"Fifteen Forty-Eight"

A Living Wage

    Fifteen forty-eight ($15.48), 40 hours per week, is the wage that a small family living in Marion County, Indiana in 2004 would need to cover the basic needs of everyday life.  It is a "living wage."  The federal Minimum Wage, originally intended to give employees the security of a living wage, is now $5.15.

    The "working poor" are those employees (and their families) who make less than a living wage.  Many thousands of workers in Marion County, including many city employees and many employees of major contractors of the city, are working poor.  To survive, the working poor must rely on welfare, public or private.  Many workers also work multiple jobs for long hours, making it difficult for them to meet family responsibilities.
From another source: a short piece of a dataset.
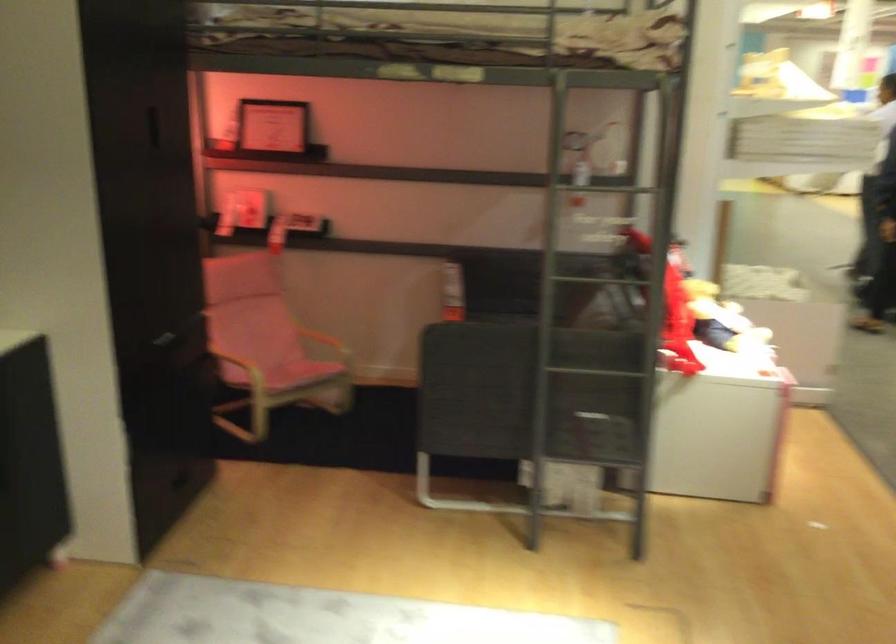
What do you see at coordinates (168, 337) in the screenshot?
I see `a cabinet slot handle` at bounding box center [168, 337].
    Living wage legislation, bypassing federal law, has now been adopted by over 100 cities and other local governments in the U.S.  Included are Chicago, Gary, St. Louis, Louisville, Cincinnati, Cleveland, and Detroit.  Over 90 local community, faith and labor organizations have endorsed a living wage for Indianapolis.

   The Living Wage Campaign for Indianapolis was formed in 2000.  It advocates legislation requiring a minimum wage, for city and for city contractors; employees, of $10 an hour in the first year, rising by $1 annually until a living wage is attained, and by the increased cost of living each year thereafter.  The City Council has yet to act on this proposal.